Seit 1987 gab es eine Städtepartnerschaft zwischen Karlsruhe und Halle/Saale, und irgendwann in diesem Jahr fuhren die Liebste und ich nach Halle, von Dessau aus, wo Holger und Bärbel wohnten. Mir gefiel Halle auf Anhieb ziemlich gut. Es stank nach Braunkohle aber es roch auch zart nach Kultur. Und als wir ins Centrum Warenhaus schritten, stellte sich Holger vors gut und prall gefüllte Schnapsregal und erklärte mir: „Siehste, hier gibt es nüscht“. Na, da wollte ich gleich nochmal hin. Ende 1989 kam die Gelegenheit. Da lernte ich auf einer Journalistenreise einen Pfarrer in Halle kennen, der mir von meinem tiefbayrischen Kollegen Manfred mit den Worten anempfohlen worden war: „Bei dem konnst vielleicht wohnen, des ist zwar a Pfaff, aber in Ordnung isser scho“, orakelte der Frust so tiefbayrisch wie verschwörerisch. Dieser Pfaff nun wieder, Detlef, war aktiv in einer Bürgerinitiative in seinem Sprengel, dem Paulusviertel. Und ja, er war wirklich in Ordnung, hatte ein offenes Ohr und verschaffte mir Kontakt zu jüngeren Menschen, die wohl imstande sein würden, uns kurpfälzische Rocker auf sachsen-anhaltische Bühnen zu bringen.
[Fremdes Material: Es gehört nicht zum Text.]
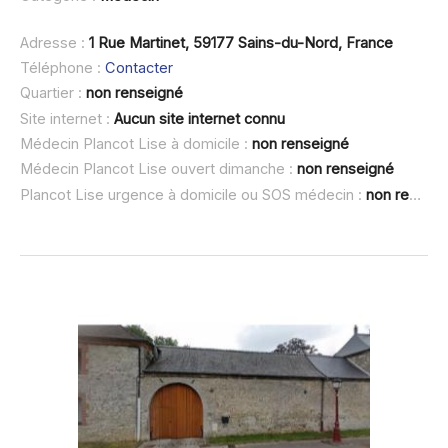
Adresse :
1 Rue Martinet, 59177 Sains-du-Nord, France
Téléphone :
Contacter
Quartier :
non renseigné
Site internet :
Aucun site internet connu
Médecin Plancot Lise à domicile :
non renseigné
Médecin Plancot Lise ouvert dimanche :
non renseigné
Plancot Lise urgence à domicile ou SOS médecin :
non renseigné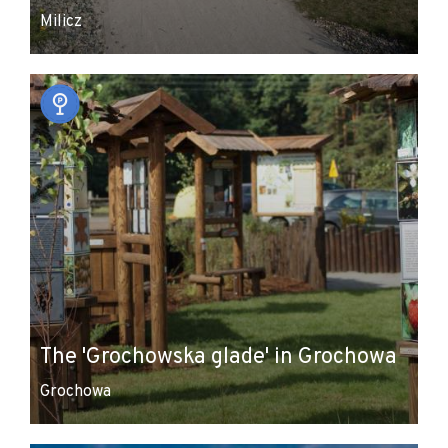
Milicz
The 'Grochowska glade' in Grochowa
Grochowa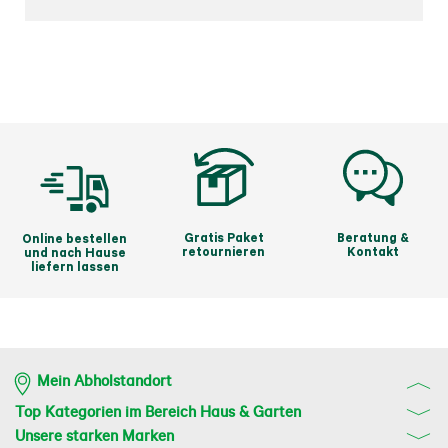
Gratis Paket
Beratung &
Online bestellen
retournieren
Kontakt
und nach Hause
liefern lassen
Mein Abholstandort
Top Kategorien im Bereich Haus & Garten
Unsere starken Marken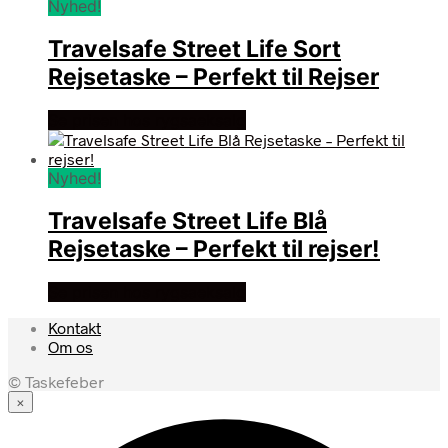
Nyhed!
Travelsafe Street Life Sort
Rejsetaske – Perfekt til Rejser
Se prisen hos rygsaeksalg
Nyhed!
Travelsafe Street Life Blå
Rejsetaske – Perfekt til rejser!
Se prisen hos rygsaeksalg
Kontakt
Om os
© Taskefeber
×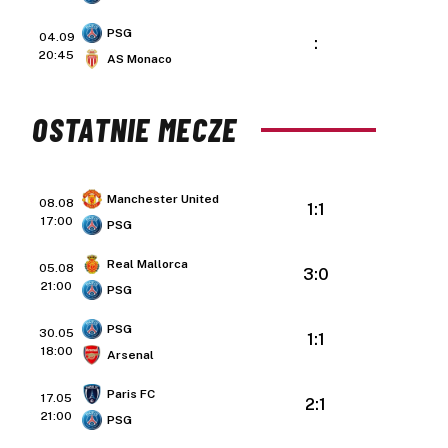
PSG
04.09
:
20:45
AS Monaco
OSTATNIE MECZE
Manchester United
08.08
1:1
17:00
PSG
Real Mallorca
05.08
3:0
21:00
PSG
PSG
30.05
1:1
18:00
Arsenal
Paris FC
17.05
2:1
21:00
PSG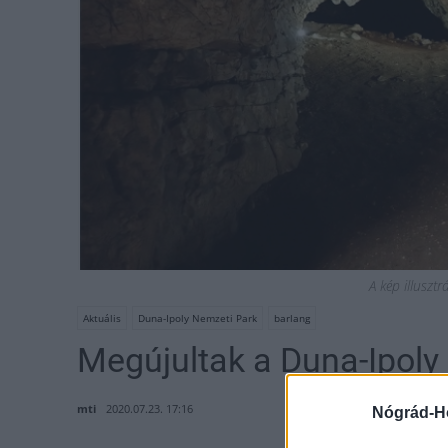
A kép illuszt
Aktuális
Duna-Ipoly Nemzeti Park
barlang
Megújultak a Duna-Ipoly
mti
2020.07.23. 17:16
Nógrád-H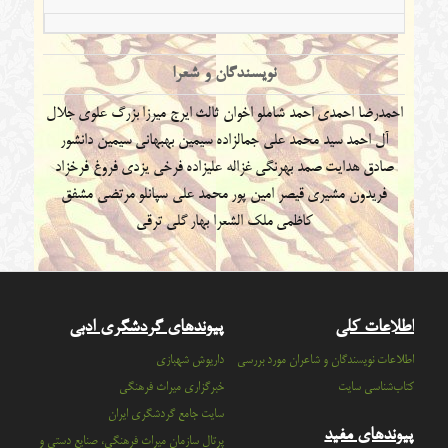
نویسندگان و شعرا
احمدرضا احمدی
احمد شاملو
اخوان ثالث
ایرج میرزا
بزرگ علوی
جلال
آل احمد
سید محمد علی جمالزاده
سیمین بهبهانی
سیمین دانشور
صادق هدایت
صمد بهرنگی
غزاله علیزاده
فرخی یزدی
فروغ فرخزاد
فریدون مشیری
قیصر امین پور
محمد علی سپانلو
مرتضی مشفق
کاظمی
ملک الشعرا بهار
گلی ترقی
اطلاعات کلی
پیوندهای گردشگری ادبی
اطلاعات نویسندگان و شاعران مورد بررسی
داریوش شهبازی
کتاب‌شناسی سایت
خبرگزاری میراث فرهنگی
سايت جامع گردشگري ايران
پیوندهای مفید
پرتال سازمان ميراث فرهنگي، صنايع دستي و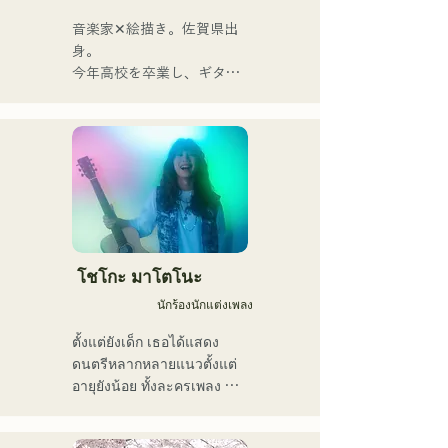
ข้น ผสมผสานกับรากฐานทาง
ดนตรีที่หลากหลายของ
音楽家✕絵描き。佐賀県出
สมาชิกในวง ก่อให้เกิดดนตรี
身。

ที่หลากหลาย และยังคง
今年高校を卒業し、ギター
ดำเนินกิจกรรมภายใต้ชื่อวง
や民族楽器、日用品などを
ว่า "Reiwa Kayo Rock"
用いた、独自の音楽制作を
行う傍ら、大胆な色彩感覚
を活かしたアート制作に励
む。枠に収まりきれないマ
ルチな表現スタイルを確立
するため、日々探求を続け
ている。現在はSNSを中心
に、自身の表現を発信中。
โชโกะ มาโตโนะ
นักร้องนักแต่งเพลง
ตั้งแต่ยังเด็ก เธอได้แสดง
ดนตรีหลากหลายแนวตั้งแต่
อายุยังน้อย ทั้งละครเพลง 
แจ๊ส และกอสเปล และเปิดตัว
ครั้งแรกในระดับประเทศในปี 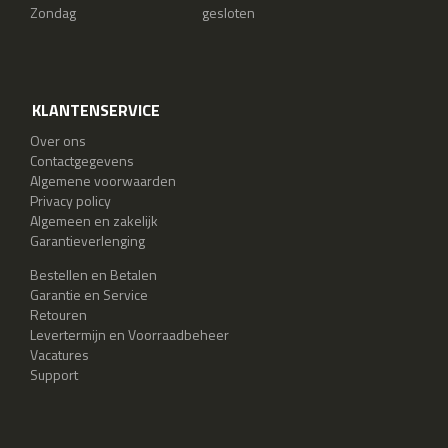
Zondag
gesloten
KLANTENSERVICE
Over ons
Contactgegevens
Algemene voorwaarden
Privacy policy
Algemeen en zakelijk
Garantieverlenging
Bestellen en Betalen
Garantie en Service
Retouren
Levertermijn en Voorraadbeheer
Vacatures
Support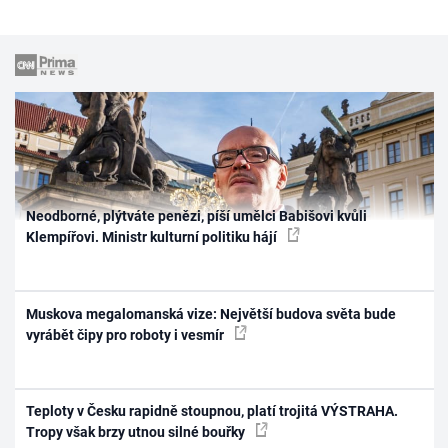
Neodborné, plýtváte penězi, píší umělci Babišovi kvůli
Klempířovi. Ministr kulturní politiku hájí
Muskova megalomanská vize: Největší budova světa bude
vyrábět čipy pro roboty i vesmír
Teploty v Česku rapidně stoupnou, platí trojitá VÝSTRAHA.
Tropy však brzy utnou silné bouřky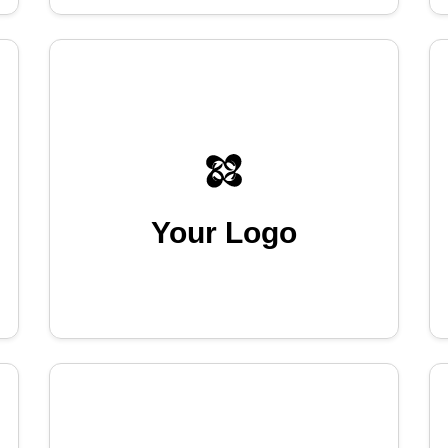
Your Logo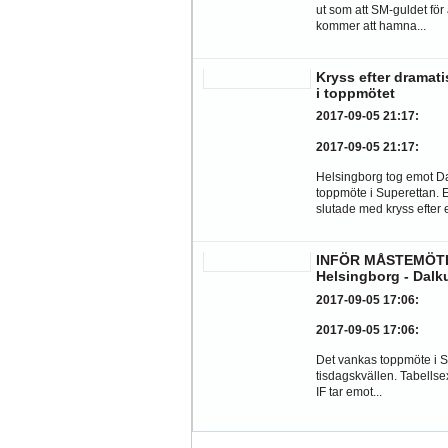
ut som att SM-guldet för 
kommer att hamna...
Kryss efter dramati
i toppmötet
2017-09-05 21:17
:
2017-09-05 21:17
:
Helsingborg tog emot Dal
toppmöte i Superettan. 
slutade med kryss efter e
INFÖR MÅSTEMÖT
Helsingborg - Dalk
2017-09-05 17:06
:
2017-09-05 17:06
:
Det vankas toppmöte i 
tisdagskvällen. Tabells
IF tar emot...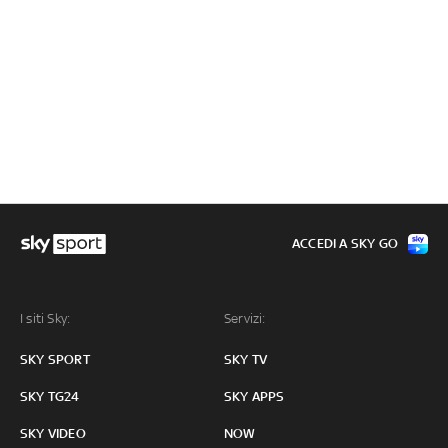
ACCEDI A SKY GO
I siti Sky:
Servizi:
SKY SPORT
SKY TV
SKY TG24
SKY APPS
SKY VIDEO
NOW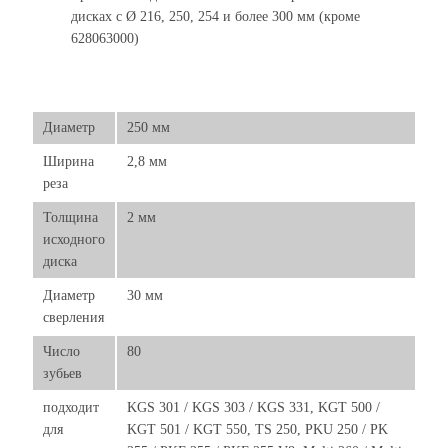
дисках с Ø 216, 250, 254 и более 300 мм (кроме
628063000)
Диаметр
250 мм
Ширина
2,8 мм
реза
Толщина
2 мм
исходного
диска
Диаметр
30 мм
сверления
Число
80
зубьев
подходит
KGS 301 / KGS 303 / KGS 331, KGT 500 /
для
KGT 501 / KGT 550, TS 250, PKU 250 / PK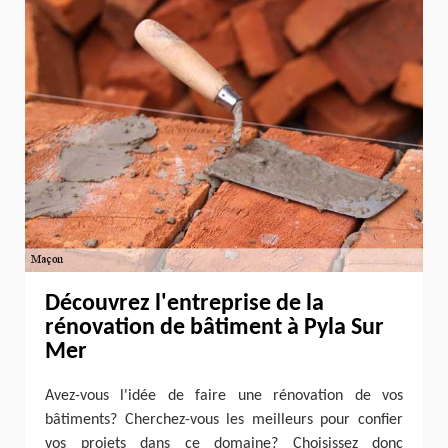
Découvrez l'entreprise de la
rénovation de bâtiment à Pyla Sur
Mer
Avez-vous l'idée de faire une rénovation de vos
bâtiments? Cherchez-vous les meilleurs pour confier
vos projets dans ce domaine? Choisissez donc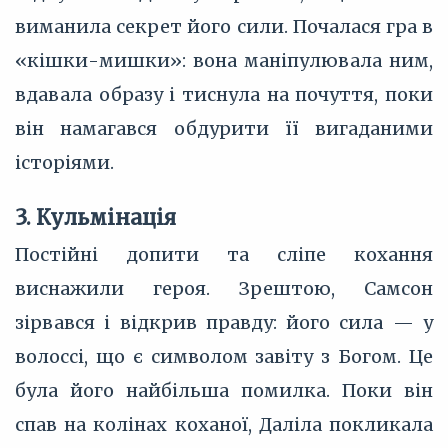
виманила секрет його сили. Почалася гра в
«кішки-мишки»: вона маніпулювала ним,
вдавала образу і тиснула на почуття, поки
він намагався обдурити її вигаданими
історіями.
3. Кульмінація
Постійні допити та сліпе кохання
виснажили героя. Зрештою, Самсон
зірвався і відкрив правду: його сила — у
волоссі, що є символом завіту з Богом. Це
була його найбільша помилка. Поки він
спав на колінах коханої, Даліла покликала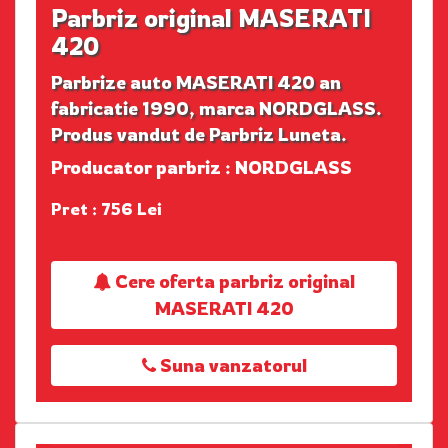
Parbriz original MASERATI
420
Parbrize auto MASERATI 420 an
fabricatie 1990, marca NORDGLASS.
Produs vandut de Parbriz Luneta.
Producator parbriz : NORDGLASS
Pret : 756 Lei
Cere oferta parbriz original
MASERATI 420
Suna vanzatorul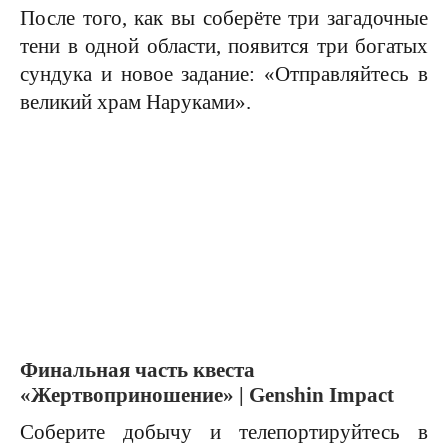
После того, как вы соберёте три загадочные
тени в одной области, появится три богатых
сундука и новое задание: «Отправляйтесь в
великий храм Наруками».
Финальная часть квеста
«Жертвоприношение» | Genshin Impact
Соберите добычу и телепортируйтесь в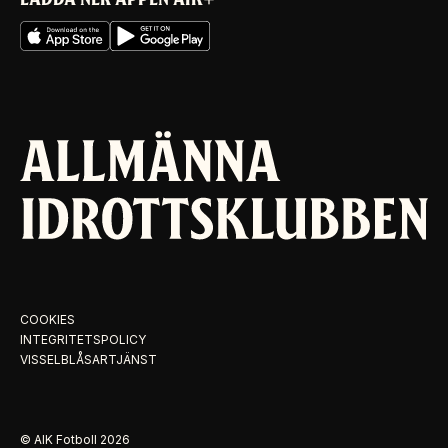
COOKIES
INTEGRITETSPOLICY
VISSELBLÅSARTJÄNST
© AIK Fotboll
2026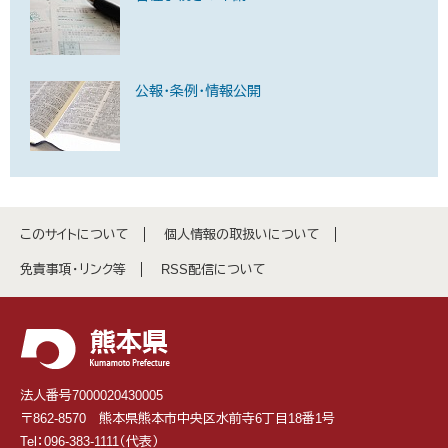
公報・条例・情報公開
このサイトについて
個人情報の取扱いについて
免責事項・リンク等
RSS配信について
法人番号7000020430005
〒862-8570 熊本県熊本市中央区水前寺6丁目18番1号
Tel：096-383-1111（代表）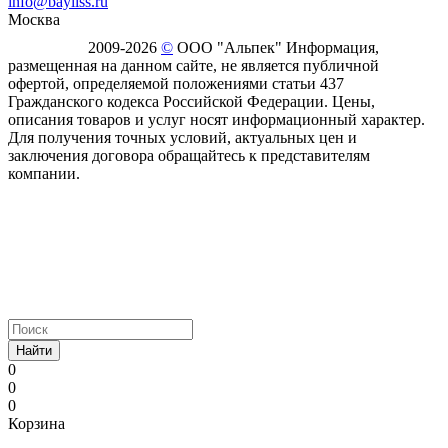
info@bayliss.ru
Москва
2009-2026
©
ООО "Альпек" Информация,
размещенная на данном сайте, не является публичной
офертой, определяемой положениями статьи 437
Гражданского кодекса Российской Федерации. Цены,
описания товаров и услуг носят информационный характер.
Для получения точных условий, актуальных цен и
заключения договора обращайтесь к представителям
компании.
Найти
0
0
0
Корзина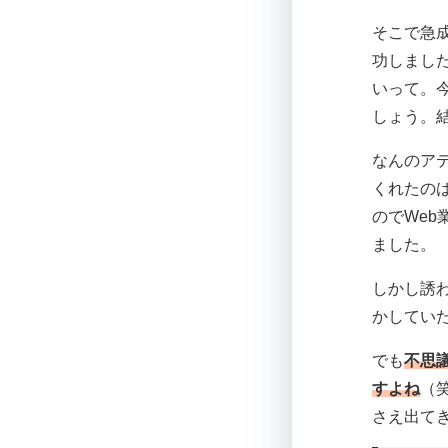
そこで急
功しまし
いって。
しょう。
なんのア
くれたの
のでWe
ました。
しかし誘
かしてい
でも
不思
すよね
（
さえ出て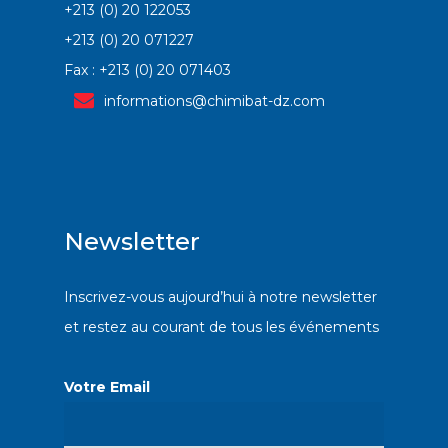
+213 (0) 20 122053
+213 (0) 20 071227
Fax : +213 (0) 20 071403
informations@chimibat-dz.com
Newsletter
Inscrivez-vous aujourd’hui à notre newsletter
et restez au courant de tous les événements
Votre Email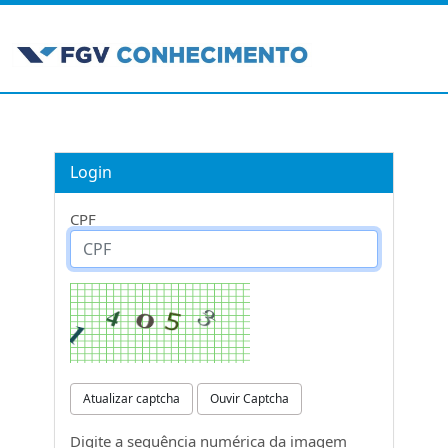
Login
CPF
Atualizar captcha
Ouvir Captcha
Digite a sequência numérica da imagem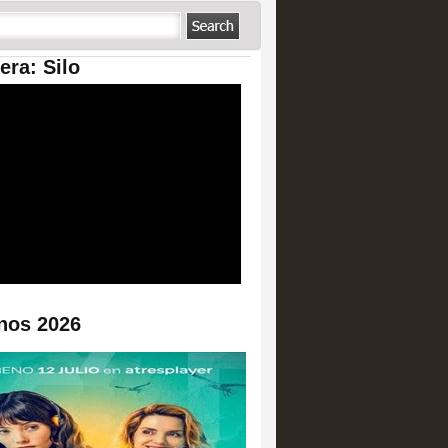
era: Silo
nos 2026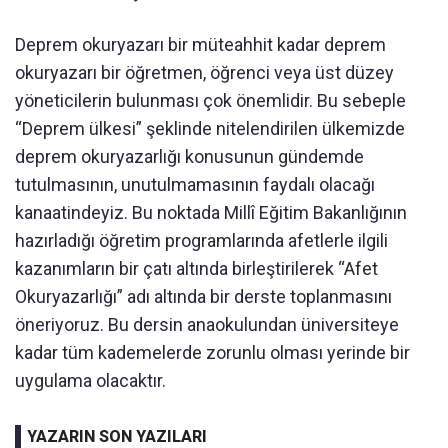
Deprem okuryazarı bir müteahhit kadar deprem
okuryazarı bir öğretmen, öğrenci veya üst düzey
yöneticilerin bulunması çok önemlidir. Bu sebeple
“Deprem ülkesi” şeklinde nitelendirilen ülkemizde
deprem okuryazarlığı konusunun gündemde
tutulmasının, unutulmamasının faydalı olacağı
kanaatindeyiz. Bu noktada Millî Eğitim Bakanlığının
hazırladığı öğretim programlarında afetlerle ilgili
kazanımların bir çatı altında birleştirilerek “Afet
Okuryazarlığı” adı altında bir derste toplanmasını
öneriyoruz. Bu dersin anaokulundan üniversiteye
kadar tüm kademelerde zorunlu olması yerinde bir
uygulama olacaktır.
YAZARIN SON YAZILARI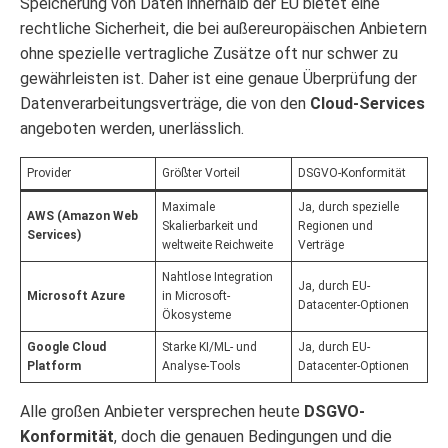
Speicherung von Daten innerhalb der EU bietet eine
rechtliche Sicherheit, die bei außereuropäischen Anbietern
ohne spezielle vertragliche Zusätze oft nur schwer zu
gewährleisten ist. Daher ist eine genaue Überprüfung der
Datenverarbeitungsverträge, die von den
Cloud-Services
angeboten werden, unerlässlich.
Provider
Größter Vorteil
DSGVO-Konformität
Maximale
Ja, durch spezielle
AWS (Amazon Web
Skalierbarkeit und
Regionen und
Services)
weltweite Reichweite
Verträge
Nahtlose Integration
Ja, durch EU-
Microsoft Azure
in Microsoft-
Datacenter-Optionen
Ökosysteme
Google Cloud
Starke KI/ML- und
Ja, durch EU-
Platform
Analyse-Tools
Datacenter-Optionen
Alle großen Anbieter versprechen heute
DSGVO-
Konformität
, doch die genauen Bedingungen und die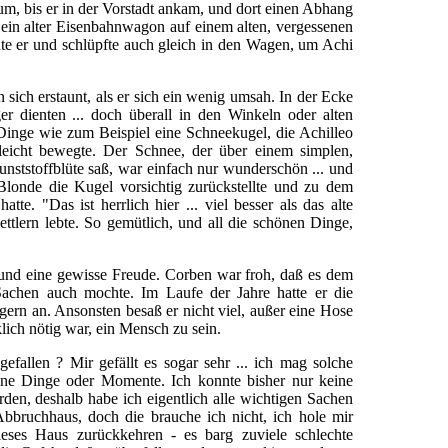
m, bis er in der Vorstadt ankam, und dort einen Abhang
ein alter Eisenbahnwagon auf einem alten, vergessenen
te er und schlüpfte auch gleich in den Wagen, um Achi
 sich erstaunt, als er sich ein wenig umsah. In der Ecke
ger dienten ... doch überall in den Winkeln oder alten
Dinge wie zum Beispiel eine Schneekugel, die Achilleo
icht bewegte. Der Schnee, der über einem simplen,
Kunststoffblüte saß, war einfach nur wunderschön ... und
londe die Kugel vorsichtig zurückstellte und zu dem
tte. "Das ist herrlich hier ... viel besser als das alte
ttlern lebte. So gemütlich, und all die schönen Dinge,
 und eine gewisse Freude. Corben war froh, daß es dem
achen auch mochte. Im Laufe der Jahre hatte er die
gern an. Ansonsten besaß er nicht viel, außer eine Hose
ich nötig war, ein Mensch zu sein.
efallen ? Mir gefällt es sogar sehr ... ich mag solche
öne Dinge oder Momente. Ich konnte bisher nur keine
den, deshalb habe ich eigentlich alle wichtigen Sachen
bbruchhaus, doch die brauche ich nicht, ich hole mir
eses Haus zurückkehren - es barg zuviele schlechte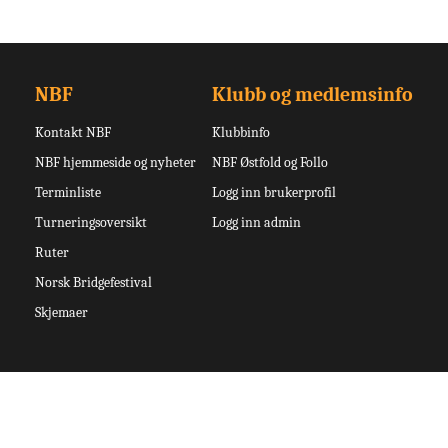
NBF
Klubb og medlemsinfo
Kontakt NBF
Klubbinfo
NBF hjemmeside og nyheter
NBF Østfold og Follo
Terminliste
Logg inn brukerprofil
Turneringsoversikt
Logg inn admin
Ruter
Norsk Bridgefestival
Skjemaer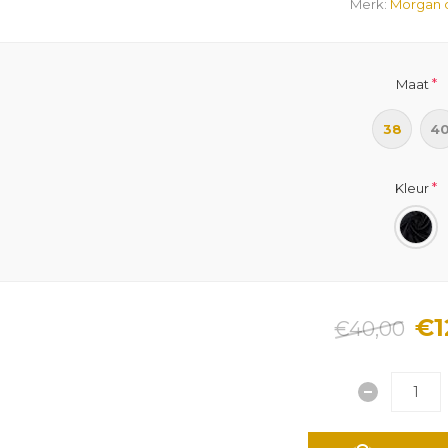
Merk:
Morgan d
*
Maat
38
4
*
Kleur
€1
€40,00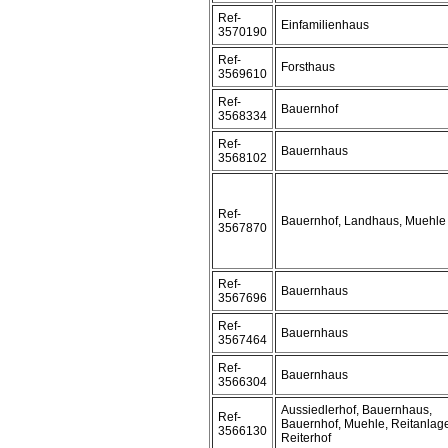
Ref-
Einfamilienhaus
3570190
Ref-
Forsthaus
3569610
Ref-
Bauernhof
3568334
Ref-
Bauernhaus
3568102
Ref-
Bauernhof, Landhaus, Muehle
3567870
Ref-
Bauernhaus
3567696
Ref-
Bauernhaus
3567464
Ref-
Bauernhaus
3566304
Aussiedlerhof, Bauernhaus,
Ref-
Bauernhof, Muehle, Reitanlag
3566130
Reiterhof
Januar 1990, Karlsruhe/Halle

Einer dieser Menschen war Klaus, dessen sich im beginnenden Ende der DDR zu Ende neigender Beruf Kulturfacharbeiter war. Klaus stellte sich heraus als ein umtriebiger Mensch mit vielen Kontakten, allerdings vor allem in die Folkszene, – wobei das in seiner Diktion „Forkszene“ hiess – aber er war immerhin im Besitz eines Tag und Nacht lautstark druckenden Nadeldruckers, wie ich bald bei meinen ersten Recherchen in Halle feststellen durfte. Er sollte uns das Ganze ermöglichen und legte sich dafür mächtig ins Zeug. Während ich auf dem Balkon seiner Wohung stand, dem Nadeldrucker beim Nadeln drucken zuhörte, Karo rauchte und Rosenthaler Kadarka in gastronomischen Mengen trank und hinterher den schlagartig nach einer Stunde auftretenden brüllenden Kopfschmerz genoss. Denn Bitterfeld malte zu der Zeit noch Zeichen an den Himmel, frühe Chemtrails vermutlich, die uns industrialisieren sollten im Sinne des Sozialismus, der nun spürbar im Begriff war, sich in einem Nebel von praktizierter Anarchie aufzulösen.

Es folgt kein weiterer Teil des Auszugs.